I don't know anything about Post Traumatic Stress. But imagine the fear of a soldier...repeated every night as he faces gun fire knowing and fearing that not just this day/night, but this moment may be his last...or the last for the guy next to him. Well, that's what I feel for your MLCer during that six months.

Okay, so let's move on to your post from my thread. Like I said, I thought about this all day...and I don't know that I have a lot to say. I undertand it is hard. You are hurt, and you feel he is the cause. And he is in a way...but he's a victim of his own pain too.

The answer is the same one my mentor has given me for MANY of my questions. She laughs...sometiems comments I won't like it, or I'll laugh too. It's simple and it is frustrating.

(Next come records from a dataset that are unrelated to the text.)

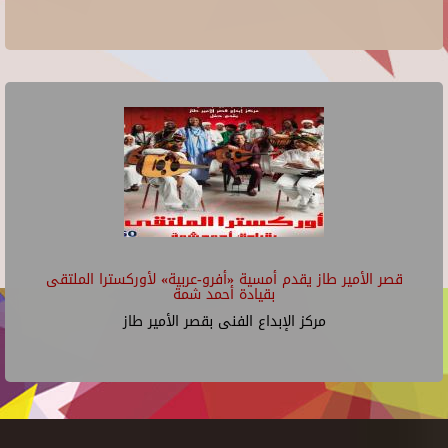
قصر الأمير طاز يقدم أمسية «أفرو-عربية» لأوركسترا الملتقى
بقيادة أحمد شمة
مركز الإبداع الفنى بقصر الأمير طاز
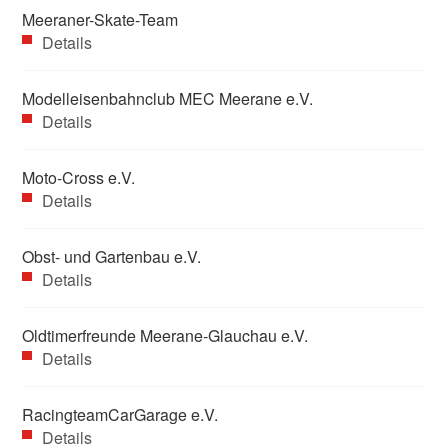
Meeraner-Skate-Team
Details
Modelleisenbahnclub MEC Meerane e.V.
Details
Moto-Cross e.V.
Details
Obst- und Gartenbau e.V.
Details
Oldtimerfreunde Meerane-Glauchau e.V.
Details
RacingteamCarGarage e.V.
Details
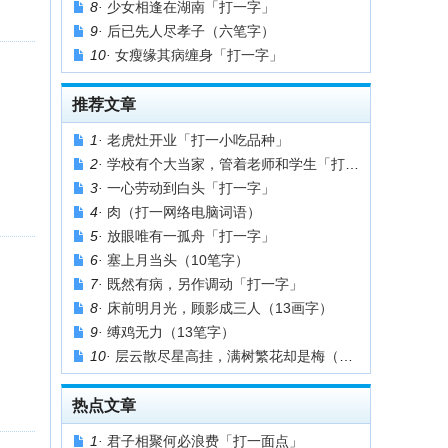
8·
少女相逢在湖南「打一字」
9·
后已先人尽孝子（六笔字）
10·
女瘦缘其病缠身「打一字」
推荐文章
1·
老虎灶开业「打一小吃品种」
2·
学校有个大当家，管着老师和学生「打一职位」
3·
一心劳动到白头「打一字」
4·
肉（打一网络电脑词语）
5·
放眼唯有一孤舟「打一字」
6·
塞上月当头（10笔字）
7·
既然有病，另作调动「打一字」
8·
床前明月光，顾影成三人（13画字）
9·
缚鸡无力（13笔字）
10·
层云散尽星高挂，满树繁花却是梅（14画字）
热点文章
1·
君子相聚何必浪费「打一面点」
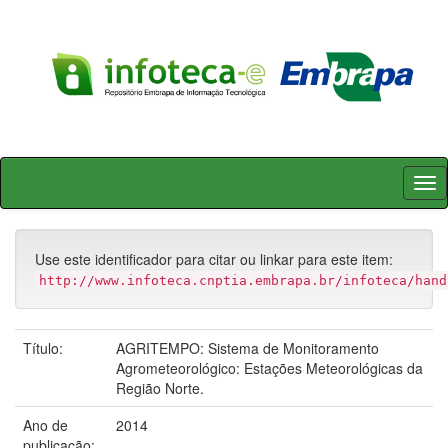
Skip
navigation
Use este identificador para citar ou linkar para este item:
http://www.infoteca.cnptia.embrapa.br/infoteca/hand
Título:
AGRITEMPO: Sistema de Monitoramento
Agrometeorológico: Estações Meteorológicas da
Região Norte.
Ano de
2014
publicação:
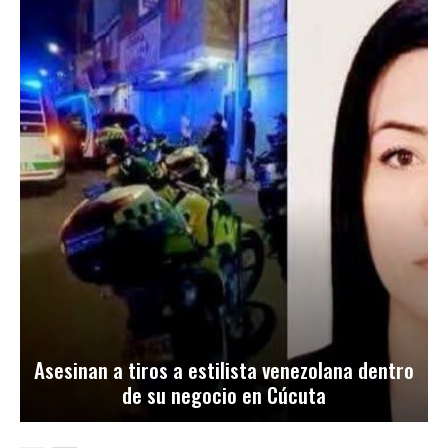
Asesinan a tiros a estilista venezolana dentro
de su negocio en Cúcuta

The answer is TIME. Not merely that it takes time to heal, but you need to accept your process of grief and healing and ALLOW yourself time to heal.

Remeber what Snodderly said to Holly a few weeks ago?
Be Still.

Well that is also excellent advice for you. Be Still. Look within yourself and accept your feelings. Yes, you cannot look at him without feeling negative emotions swelling within. And I wish that were not so--as do you. But there they are--wanted or not. Accept them, let them wash over you. Own your feelings and realize they are not good or bad...they simply are.

Sweetie, you must go through this--as I've said in reference to the MLC tunnel...through, not over. You are normal. You are reacting in a perfectly natural manner. Ther is nothin wrong with you.

Be still and find that quiet place of solitude within yourself. Listen to the solitude and silence. Be very still.